McChrystal found security worse than he expected when he took command this summer to lead what Mr. Obama described as a narrowed, intensive campaign to uproot al Qaeda and prevent the terrorist group from again using Afghanistan as a safe haven.
In the interviews taped Friday at the White House, Mr. Obama said he's asking these questions of the military: "How does this advance America's national security interests? How does it make sure that al Qaeda and its extremist allies cannot attack the United States homeland, our allies, our troops who are based in Europe?"
"If supporting the Afghan national government and building capacity for their army and securing certain provinces advances that strategy, then we'll move forward," the president continued. "But if it doesn't, then I'm not interested in just being in Afghanistan for the sake of being in Afghanistan."

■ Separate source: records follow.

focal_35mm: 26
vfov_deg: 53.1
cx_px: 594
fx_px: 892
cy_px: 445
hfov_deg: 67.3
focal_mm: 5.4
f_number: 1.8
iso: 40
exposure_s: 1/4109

Mr. Obama has ordered 21,000 more troops to Afghanistan, increasing the number of U.S. forces there to a record 68,000, and watched as Marines pushed deep into Taliban-controlled districts ahead of Afghanistan's national elections in August.

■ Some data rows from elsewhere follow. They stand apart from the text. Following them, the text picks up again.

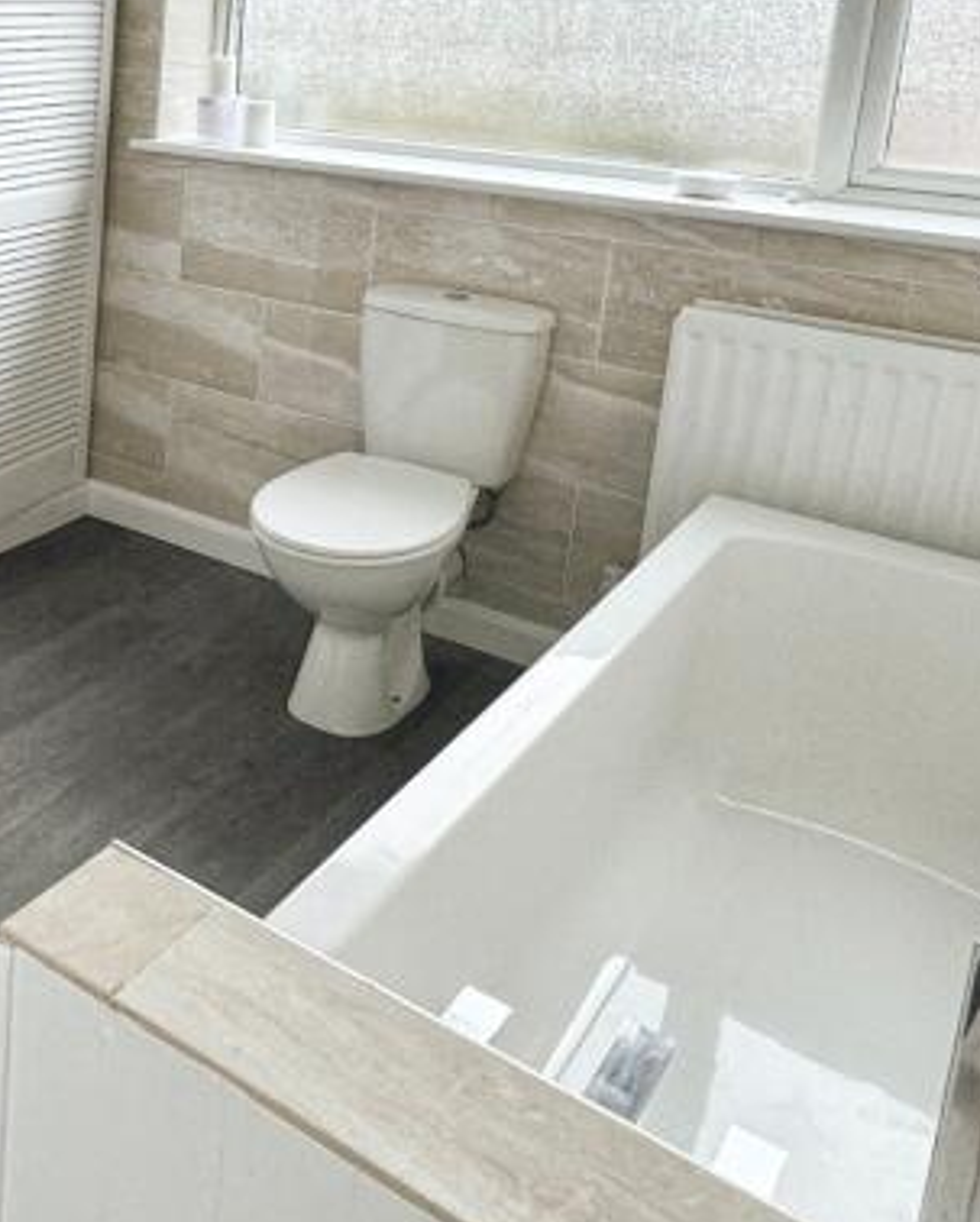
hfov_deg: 37.1
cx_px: 68
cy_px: 375
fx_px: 1340
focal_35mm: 37
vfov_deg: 48.0
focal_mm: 2.22
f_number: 2.2
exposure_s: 1/99
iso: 100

The disappointing outcome of the voting - no definitive winner weeks later and mounting allegations that the incumbent President Hamid Karzai rigged the election - is coloring both Mr. Obama's view of the conflict and the partisan debate.
Sen. Carl Levin, the Democratic chairman of the Senate Armed Services Committee, has told Mr. Obama he wants no new troop requests - at least until the United States makes a bolder effort to expand and train Afghanistan's own armed forces.
On Sunday, Levin addressed the give-and-take over McChrystal's report.
"I think what's going on here is that there is a number of questions which are being asked to Gen. McChrystal about some of the assumptions which have been previously made in the strategy, including that there would be an election which would be a stabilizing influence instead of a destabilizing influence," said Levin.
The Senate's Republican leader, Mitch McConnell of Kentucky, said Mr. Obama should follow the military's advice. McConnell said Petraeus "did a great job with the surge in Iraq. I think he knows what he's doing. Gen. McChrystal is a part of that. We have a lot of confidence in those two generals. I think the president does as well."